秋も深まり、色づいていた葉っぱたちも落ち葉となって、地面が絵画のようになってきましたね。サクサクと落ち葉を踏んでいると、音にも色々あっておもしろいです。

さて、季節が冬へと向かうと聴きたくなるのがデュークジョーダンの「Flight to Denmark」というアルバム。デュークというピアニストは、たくさんのパッセージや音を使っているわけではないのですが、それが逆に個性になっています。ジャズというのはおもしろいもので、音数が少なければ少ないほど、どこか影を帯びたような渋さが増すものです。

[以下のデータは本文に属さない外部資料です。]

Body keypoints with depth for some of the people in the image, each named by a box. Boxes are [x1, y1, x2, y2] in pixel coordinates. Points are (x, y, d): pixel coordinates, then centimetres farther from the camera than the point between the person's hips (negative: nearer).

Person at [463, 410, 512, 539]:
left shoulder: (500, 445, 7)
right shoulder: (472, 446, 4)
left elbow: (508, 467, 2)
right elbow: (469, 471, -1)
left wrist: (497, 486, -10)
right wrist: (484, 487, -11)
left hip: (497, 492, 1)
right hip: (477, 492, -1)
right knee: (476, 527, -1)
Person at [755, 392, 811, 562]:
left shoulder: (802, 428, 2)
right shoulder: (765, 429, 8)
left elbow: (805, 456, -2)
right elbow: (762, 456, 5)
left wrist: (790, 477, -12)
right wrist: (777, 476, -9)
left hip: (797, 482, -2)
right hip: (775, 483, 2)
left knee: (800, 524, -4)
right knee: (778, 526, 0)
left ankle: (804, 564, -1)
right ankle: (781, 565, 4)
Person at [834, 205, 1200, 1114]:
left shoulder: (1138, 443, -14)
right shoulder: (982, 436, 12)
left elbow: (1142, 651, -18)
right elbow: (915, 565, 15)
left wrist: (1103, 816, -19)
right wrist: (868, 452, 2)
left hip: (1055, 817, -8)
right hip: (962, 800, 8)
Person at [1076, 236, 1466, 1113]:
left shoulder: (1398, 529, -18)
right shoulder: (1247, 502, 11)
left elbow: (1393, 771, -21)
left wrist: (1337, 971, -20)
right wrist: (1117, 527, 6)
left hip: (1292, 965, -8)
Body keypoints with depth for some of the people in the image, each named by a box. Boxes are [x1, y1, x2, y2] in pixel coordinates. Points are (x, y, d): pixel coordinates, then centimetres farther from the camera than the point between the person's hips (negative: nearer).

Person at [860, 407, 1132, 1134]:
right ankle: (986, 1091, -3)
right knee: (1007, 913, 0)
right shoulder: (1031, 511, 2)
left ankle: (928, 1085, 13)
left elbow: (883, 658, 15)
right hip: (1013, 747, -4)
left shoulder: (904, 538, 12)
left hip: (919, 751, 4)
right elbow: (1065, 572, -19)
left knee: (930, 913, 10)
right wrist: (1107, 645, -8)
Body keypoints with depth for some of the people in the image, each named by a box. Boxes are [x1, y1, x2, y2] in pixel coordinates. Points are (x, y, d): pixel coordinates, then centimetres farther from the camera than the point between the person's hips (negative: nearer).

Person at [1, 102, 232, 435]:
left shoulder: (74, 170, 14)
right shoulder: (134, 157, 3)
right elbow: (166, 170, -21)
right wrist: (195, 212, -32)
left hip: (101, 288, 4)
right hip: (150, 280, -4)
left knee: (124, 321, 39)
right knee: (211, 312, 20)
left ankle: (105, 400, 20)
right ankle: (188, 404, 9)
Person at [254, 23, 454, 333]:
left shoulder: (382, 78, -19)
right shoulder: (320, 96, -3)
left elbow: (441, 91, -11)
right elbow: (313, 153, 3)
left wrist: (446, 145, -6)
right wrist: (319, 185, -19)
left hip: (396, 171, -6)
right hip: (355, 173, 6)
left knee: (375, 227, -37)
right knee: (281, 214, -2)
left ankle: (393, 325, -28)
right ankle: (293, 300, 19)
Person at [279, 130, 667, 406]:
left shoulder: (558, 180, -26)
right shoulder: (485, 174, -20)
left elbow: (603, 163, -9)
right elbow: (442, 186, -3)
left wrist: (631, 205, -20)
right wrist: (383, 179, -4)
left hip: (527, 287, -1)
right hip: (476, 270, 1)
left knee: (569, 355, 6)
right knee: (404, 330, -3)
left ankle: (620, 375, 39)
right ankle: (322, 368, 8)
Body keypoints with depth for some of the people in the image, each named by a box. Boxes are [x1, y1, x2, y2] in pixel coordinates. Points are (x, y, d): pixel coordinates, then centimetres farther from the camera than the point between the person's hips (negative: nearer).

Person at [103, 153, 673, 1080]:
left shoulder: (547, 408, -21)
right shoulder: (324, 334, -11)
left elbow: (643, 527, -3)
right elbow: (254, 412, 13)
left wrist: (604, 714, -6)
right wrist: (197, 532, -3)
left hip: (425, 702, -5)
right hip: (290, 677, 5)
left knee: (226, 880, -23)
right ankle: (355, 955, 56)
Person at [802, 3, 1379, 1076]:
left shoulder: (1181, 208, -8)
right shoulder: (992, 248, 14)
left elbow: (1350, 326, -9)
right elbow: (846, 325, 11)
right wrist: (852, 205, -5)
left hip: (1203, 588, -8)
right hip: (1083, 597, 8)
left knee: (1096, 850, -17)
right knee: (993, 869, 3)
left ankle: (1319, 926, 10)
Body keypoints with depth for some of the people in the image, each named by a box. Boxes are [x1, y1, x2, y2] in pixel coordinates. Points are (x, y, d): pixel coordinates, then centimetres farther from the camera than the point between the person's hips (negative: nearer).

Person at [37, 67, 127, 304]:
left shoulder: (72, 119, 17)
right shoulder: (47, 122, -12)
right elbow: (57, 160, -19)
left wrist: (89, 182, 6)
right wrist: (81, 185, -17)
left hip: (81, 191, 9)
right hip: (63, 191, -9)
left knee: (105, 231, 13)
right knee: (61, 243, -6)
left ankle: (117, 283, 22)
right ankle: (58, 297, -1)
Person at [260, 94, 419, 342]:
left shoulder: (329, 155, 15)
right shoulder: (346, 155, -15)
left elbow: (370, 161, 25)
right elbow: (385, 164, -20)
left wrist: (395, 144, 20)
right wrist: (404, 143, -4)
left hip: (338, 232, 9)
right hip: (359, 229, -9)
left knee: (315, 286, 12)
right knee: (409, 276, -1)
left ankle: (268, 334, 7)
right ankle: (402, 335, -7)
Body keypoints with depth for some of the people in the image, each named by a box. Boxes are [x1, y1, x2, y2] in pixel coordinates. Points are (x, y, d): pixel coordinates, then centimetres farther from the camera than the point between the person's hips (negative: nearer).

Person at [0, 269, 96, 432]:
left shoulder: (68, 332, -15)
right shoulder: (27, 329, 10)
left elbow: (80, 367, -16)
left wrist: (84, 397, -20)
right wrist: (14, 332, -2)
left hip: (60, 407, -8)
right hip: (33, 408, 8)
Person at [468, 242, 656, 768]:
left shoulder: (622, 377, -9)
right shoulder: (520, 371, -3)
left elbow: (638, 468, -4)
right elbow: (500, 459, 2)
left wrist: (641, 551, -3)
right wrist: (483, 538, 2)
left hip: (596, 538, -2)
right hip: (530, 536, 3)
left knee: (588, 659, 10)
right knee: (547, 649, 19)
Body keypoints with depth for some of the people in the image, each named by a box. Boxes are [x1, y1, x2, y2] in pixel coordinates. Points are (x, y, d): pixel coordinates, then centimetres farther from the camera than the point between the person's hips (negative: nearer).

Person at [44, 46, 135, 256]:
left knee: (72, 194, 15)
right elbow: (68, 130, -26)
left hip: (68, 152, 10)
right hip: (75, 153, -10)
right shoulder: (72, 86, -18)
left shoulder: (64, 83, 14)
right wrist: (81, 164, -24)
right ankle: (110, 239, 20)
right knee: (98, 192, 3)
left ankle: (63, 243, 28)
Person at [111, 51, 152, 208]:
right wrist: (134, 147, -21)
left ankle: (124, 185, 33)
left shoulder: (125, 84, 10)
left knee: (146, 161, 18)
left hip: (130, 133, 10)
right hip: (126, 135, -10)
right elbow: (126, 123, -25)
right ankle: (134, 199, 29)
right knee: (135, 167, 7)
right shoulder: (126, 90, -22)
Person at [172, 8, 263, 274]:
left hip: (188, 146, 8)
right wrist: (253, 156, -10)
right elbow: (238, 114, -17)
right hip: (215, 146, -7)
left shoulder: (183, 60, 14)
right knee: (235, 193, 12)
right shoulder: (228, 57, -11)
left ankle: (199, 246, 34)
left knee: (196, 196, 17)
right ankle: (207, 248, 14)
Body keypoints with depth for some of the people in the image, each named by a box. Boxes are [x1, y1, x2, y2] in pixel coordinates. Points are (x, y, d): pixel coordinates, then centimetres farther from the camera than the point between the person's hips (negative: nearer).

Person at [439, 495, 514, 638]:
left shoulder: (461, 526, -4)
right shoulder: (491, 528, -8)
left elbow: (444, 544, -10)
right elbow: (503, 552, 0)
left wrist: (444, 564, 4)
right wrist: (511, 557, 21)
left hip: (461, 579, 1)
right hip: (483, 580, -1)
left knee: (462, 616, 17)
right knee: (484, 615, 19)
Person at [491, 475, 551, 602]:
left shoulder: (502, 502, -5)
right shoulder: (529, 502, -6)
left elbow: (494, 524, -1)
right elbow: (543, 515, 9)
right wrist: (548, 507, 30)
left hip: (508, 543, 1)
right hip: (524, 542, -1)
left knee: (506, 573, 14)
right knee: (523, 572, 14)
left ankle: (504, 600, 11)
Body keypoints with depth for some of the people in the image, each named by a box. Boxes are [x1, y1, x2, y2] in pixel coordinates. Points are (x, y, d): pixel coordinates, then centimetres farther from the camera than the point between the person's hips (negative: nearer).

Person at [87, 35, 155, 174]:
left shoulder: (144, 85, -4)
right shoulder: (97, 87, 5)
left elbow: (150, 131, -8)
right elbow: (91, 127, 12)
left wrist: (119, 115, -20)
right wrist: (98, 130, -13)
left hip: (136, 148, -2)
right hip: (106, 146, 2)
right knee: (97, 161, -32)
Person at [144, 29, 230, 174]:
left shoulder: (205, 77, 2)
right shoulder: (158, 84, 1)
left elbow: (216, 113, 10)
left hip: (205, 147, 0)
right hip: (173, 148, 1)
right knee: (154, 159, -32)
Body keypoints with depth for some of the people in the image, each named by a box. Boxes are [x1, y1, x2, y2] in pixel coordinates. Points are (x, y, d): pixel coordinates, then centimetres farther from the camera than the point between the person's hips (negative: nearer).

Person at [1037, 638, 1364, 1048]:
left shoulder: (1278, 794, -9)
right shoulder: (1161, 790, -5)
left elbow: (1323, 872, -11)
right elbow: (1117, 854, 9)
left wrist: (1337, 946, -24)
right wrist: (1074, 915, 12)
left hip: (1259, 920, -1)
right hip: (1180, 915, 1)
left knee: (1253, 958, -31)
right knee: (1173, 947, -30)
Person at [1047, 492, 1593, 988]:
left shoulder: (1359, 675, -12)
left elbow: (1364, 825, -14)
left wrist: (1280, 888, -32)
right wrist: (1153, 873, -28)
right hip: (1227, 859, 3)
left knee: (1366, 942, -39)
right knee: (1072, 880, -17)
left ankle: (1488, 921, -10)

私はこの中の1曲目である「No problem」が大好きで、初めて聴いたのは大学を卒業したあたりでしょうか、このなんとも魅惑的なメロディーの虜になったものです。あとで、映画好きな母から「危険な関係」というジェラールフィリップとジャンヌモローの映画の主題歌であることを知り、今度は映画も夢中になって観たものでした。

ジェラールの生誕90年を記念して発売された本から。こんなに超美形のダンディーマンは連れて歩くより飾っておきたい。。笑

https://youtu.be/pFBVAeowI0Y ” 

いつだって映画を盛り上げる音楽というのは、その物語と一緒に刻まれるものです。デュークジョーダン、ほんとうに素晴らしい曲を作ったなぁと思います。よくよく聴いてみると、彼のフレージングは、ほとんどアルバムに収録されているどの曲も一貫して同じように思えますが、音選びは一新されています。やっぱりいいですね、デューク節。私は大好きです。音にちゃんとメッセージがある。分かりやすいフレーズなので、アナリーゼしてみると面白いと思います。